Structural Dynamics Research Corporation
- Industry: aerospace/defense automotive and transportation fabrication and assembly
- Founded: 1967, Cincinnati, Ohio
- Defunct: 2001
- Fate: Now part of Siemens Digital Industries Software
- Successor: Siemens Digital Industries Software
- Headquarters: Milford, Ohio
- Key people: William Weyand, CEO Glen Weinkoop, COO Albert Klosterman, CTO
- Products: PLM software and services — Metaphase, I-DEAS
- Subsidiaries: Metaphase, Inc.

= SDRC =

American software company

SDRC (Structural Dynamics Research Corporation) is a leading company specializing in MCAE (Mechanical Computer Aided Engineering) and PLM (Product Lifecycle Management) software.

==History==
SDRC was formed by engineers, led by then associate professor Dr. Jason R. Lemon, from the University of Cincinnati in 1967, as a consulting company specializing in structural dynamics, or how mechanical parts vibrate. US Steel was a primary customer and early investor, until selling their shares to General Electric in the early 80's.

To aid in its consulting, the company wrote software to simulate and predict vibration. Companies began asking for rights to use this software, and thus SDRC entered the software market. In the 70s, SDRC became known as a Finite Element and Modelling company, and during the 80s and 90s became one of the leading companies in solid modeling and analysis. SDRC (Lemon) is well known globally as one of the first to coin the term "MCAE" (Mechanical Computer Aided Engineering) in the 70's. Dr. Lemon left SDRC in 1982 to form a new start up in 1983, International TechneGroup Incorporated; focused on applying CAE early in product development to lead design, a methodology known as CP/PD (Concurrent Product and Process Development).
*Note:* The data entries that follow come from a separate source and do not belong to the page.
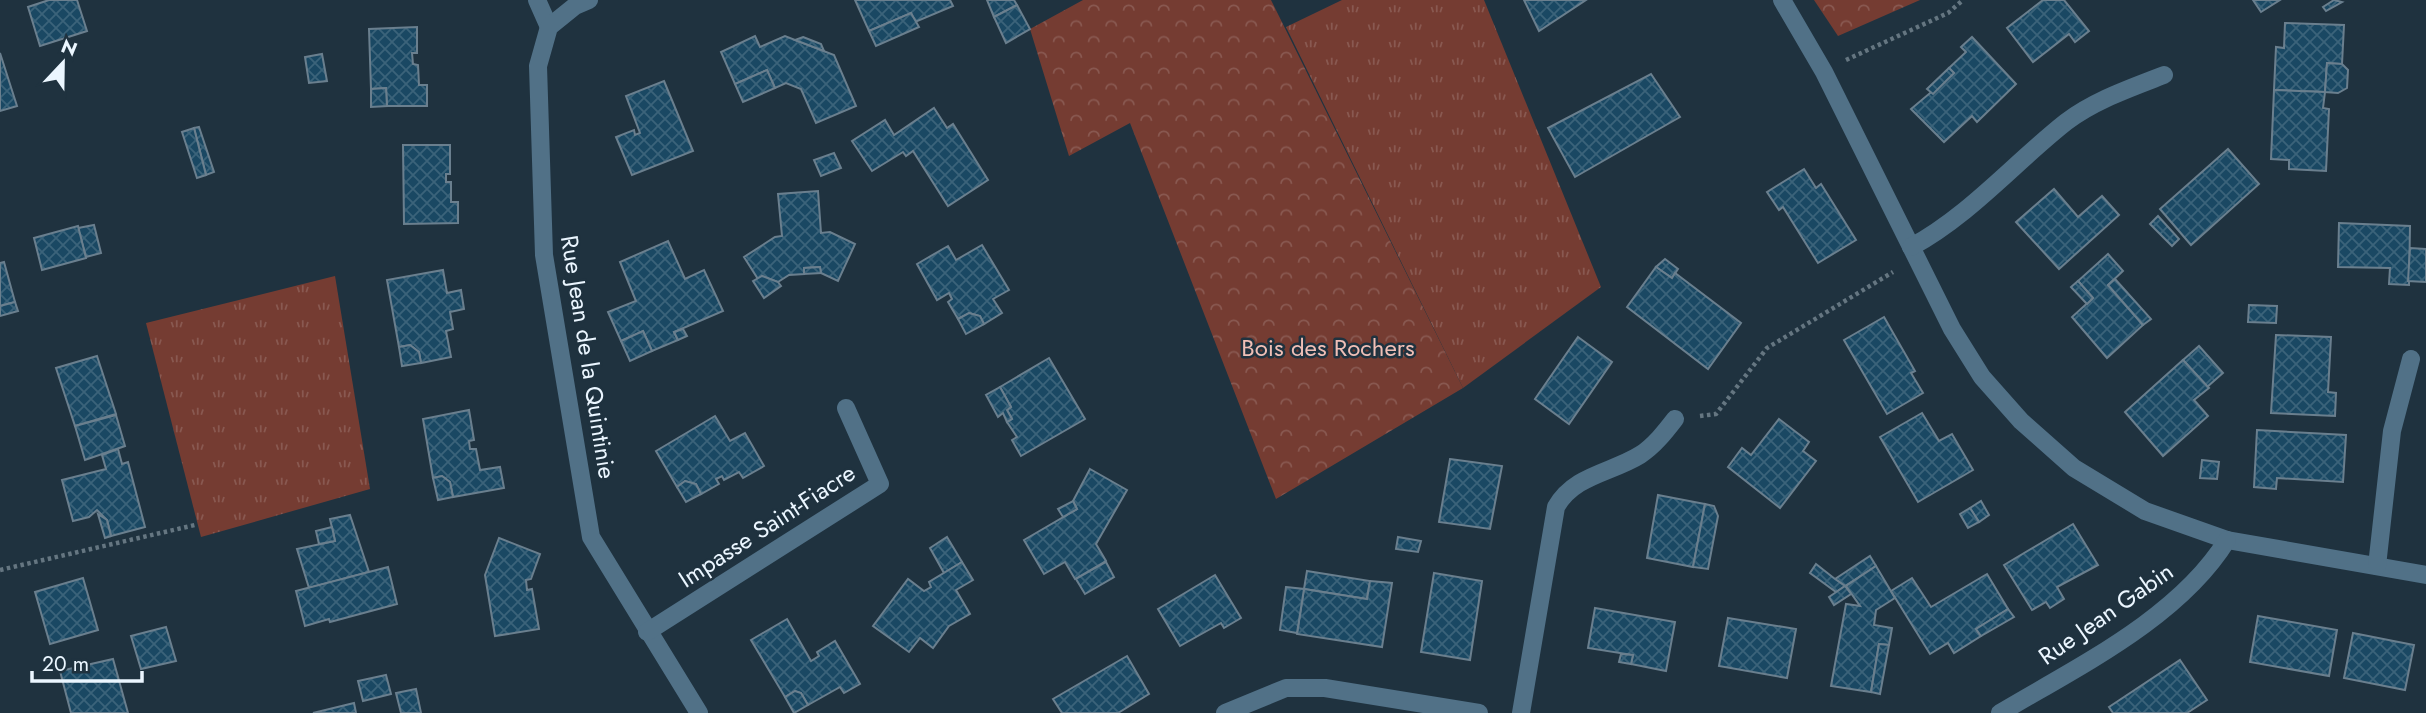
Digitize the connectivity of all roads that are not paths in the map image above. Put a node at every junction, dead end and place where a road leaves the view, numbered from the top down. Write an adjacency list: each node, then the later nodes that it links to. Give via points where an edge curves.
1 (537, 0): 4 (street)
2 (589, 0): 4 (street)
3 (1782, 0): 6 (street, via 1824,72)
4 (549, 27): 13 (street, Rue Jean de la Quintinie, via 538,66 544,255 592,537)
5 (2164, 75): 6 (street, via 2112,95 2068,120)
6 (1915, 254): 10 (street, via 1982,377 2021,421 2074,468 2145,510)
7 (2411, 359): 11 (street, via 2392,431)
8 (846, 408): 13 (street, Impasse Saint-Fiacre, via 880,484)
9 (1675, 419): 17 (street, via 1640,455 1577,484 1563,494 1556,507)
10 (2227, 540): 11 (street); 18 (street, Rue Jean Gabin, via 2189,590 2101,653)
11 (2377, 566): 12 (street)
12 (2426, 575)
13 (647, 632): 14 (street, Rue Jean de la Quintinie)
14 (699, 713)
15 (1225, 713): 16 (street, via 1286,688 1299,688 1395,697)
16 (1479, 713)
17 (1521, 713)
18 (2000, 713)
Among several technologies pioneered by SDRC, it was one of the first companies to introduce a Product Lifecycle Management (PLM) solution, as a result of its joint venture with Control Data. The product, Metaphase, eventually became the sole property of SDRC.

===Financial scandal===
On September 14, 1994, SDRC announced that it would be forced to restate its previously-announced earnings. Months later, it was revealed that the Company had overstated its revenue over the three previous years by a combined total of $68 million, citing improprieties in its Far East reseller operations. After the scheme was disclosed, $30 million in SDRC software was discovered in a warehouse at Cincinnati/Northern Kentucky International Airport.
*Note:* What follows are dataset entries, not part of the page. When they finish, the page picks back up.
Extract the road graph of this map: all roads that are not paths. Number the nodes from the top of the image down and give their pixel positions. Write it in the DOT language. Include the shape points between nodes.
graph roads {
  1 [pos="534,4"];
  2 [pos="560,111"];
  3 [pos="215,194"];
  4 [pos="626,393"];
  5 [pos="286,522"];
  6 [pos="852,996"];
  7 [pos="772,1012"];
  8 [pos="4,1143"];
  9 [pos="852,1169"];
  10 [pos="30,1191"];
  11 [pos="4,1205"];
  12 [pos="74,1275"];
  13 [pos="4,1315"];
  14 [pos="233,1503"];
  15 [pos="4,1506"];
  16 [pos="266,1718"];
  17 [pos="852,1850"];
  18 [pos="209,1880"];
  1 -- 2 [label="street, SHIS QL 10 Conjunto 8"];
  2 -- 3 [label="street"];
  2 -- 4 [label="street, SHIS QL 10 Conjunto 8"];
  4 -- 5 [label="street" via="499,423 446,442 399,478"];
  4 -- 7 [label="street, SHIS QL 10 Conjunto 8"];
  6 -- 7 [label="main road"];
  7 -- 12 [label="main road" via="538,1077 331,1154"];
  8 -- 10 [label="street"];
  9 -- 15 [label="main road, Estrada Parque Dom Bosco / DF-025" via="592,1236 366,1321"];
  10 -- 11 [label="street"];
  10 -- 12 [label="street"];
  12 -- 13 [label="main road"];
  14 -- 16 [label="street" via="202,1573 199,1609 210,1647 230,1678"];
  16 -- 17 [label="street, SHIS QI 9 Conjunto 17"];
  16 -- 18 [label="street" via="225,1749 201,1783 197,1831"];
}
On April 11, 1997, the former chairman of SDRC and four other former company executives agreed to pay $1.5 million to settle charges that the Milford software company artificially inflated earnings and revenues from 1992 to 1994. Vice president Tony Tolani paid the government $1 million; Chairman/CEO Ron Friedsam was fined $100,000; CFO Ron Hoffman paid $200,000, VP Robert Fischer, $157,000; and Controller Dick LaJoie, $25,000. The resulting class-action shareholder lawsuit was settled on November 21, 1997, with SDRC agreeing to pay $37.5 million in payouts to affected shareholders.
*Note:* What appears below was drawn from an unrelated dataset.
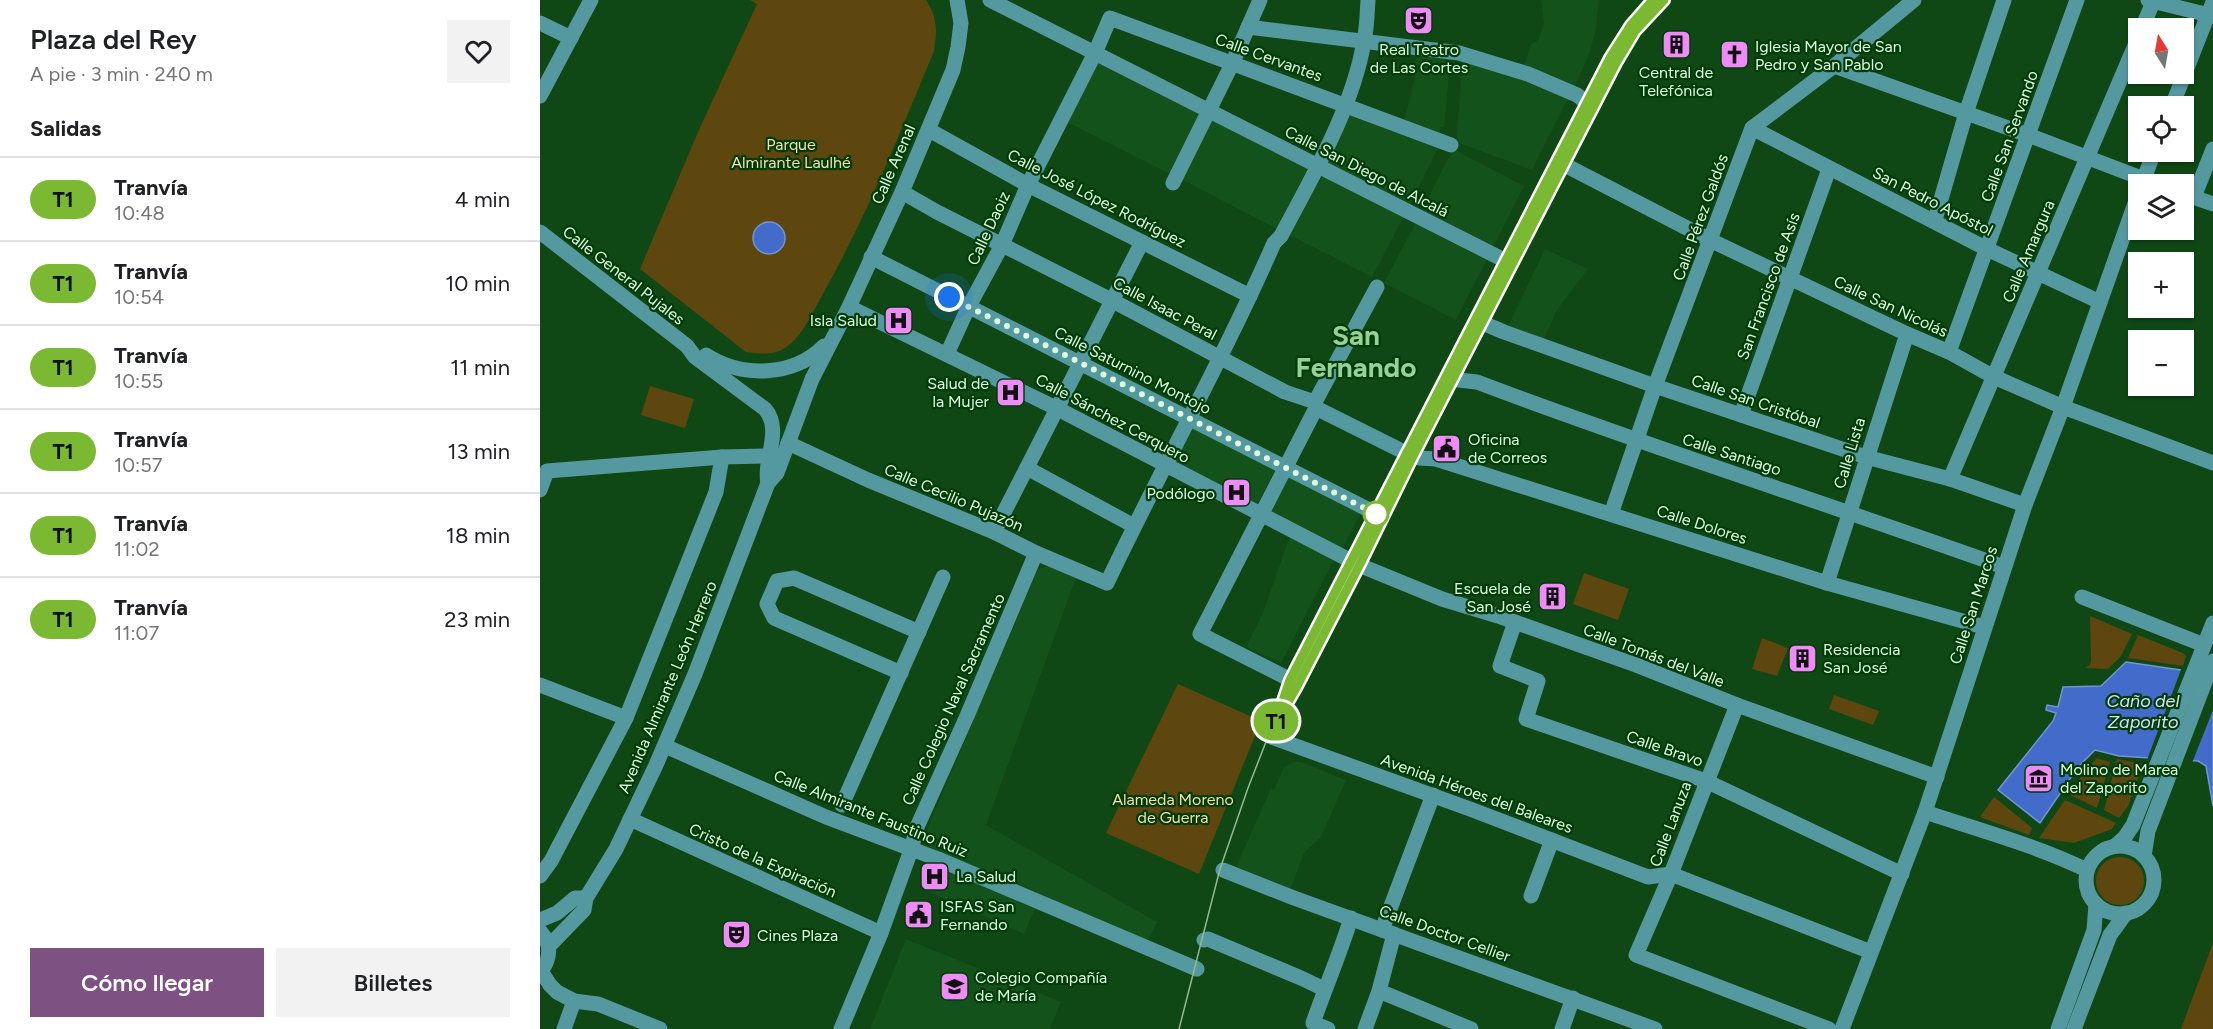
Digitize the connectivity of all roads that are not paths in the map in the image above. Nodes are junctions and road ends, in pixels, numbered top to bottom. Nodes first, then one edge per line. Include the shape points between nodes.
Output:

The SEC also sanctioned the KPMG audit partners responsible for independent audits of company financials at the time.
Philip Present and William Scanlon were sanctioned by the SEC, with restrictions on their accounting practice and ability to represent public companies imposed by SEC action.
" Present and Scanlon were also aware that audit differences, representing 22% of the net income originally reported by SDRC for 1993, were not reflected in SDRC's 1993 financial statements"

===Acquisition===
SDRC was purchased by EDS in 2001 for a reported $950 million. SDRC was merged with EDS subsidiary UGS Corp. The new combined company operated as EDS PLM Solutions from 2001 through 2004. EDS sold off its CAD/PLM software business to a group of private equity firms in 2004. The new UGS Corp. operated as an independent, privately held company before being purchased by Siemens AG in 2007.

==Products==
I-DEAS was SDRC's computer-aided design software package. SDRC was bought by Electronic Data Systems in 2001. Unigraphics and I-DEAS were merged into one product, NX. I-DEAS is still published by Siemens Digital Industries Software (formerly known as UGS Corp).

Metaphase was SDRC's product lifecycle management product. It was designed and best suited for managing CAD data. Metaphase is now published under the Teamcenter Enterprise name by Siemens Digital Industries Software.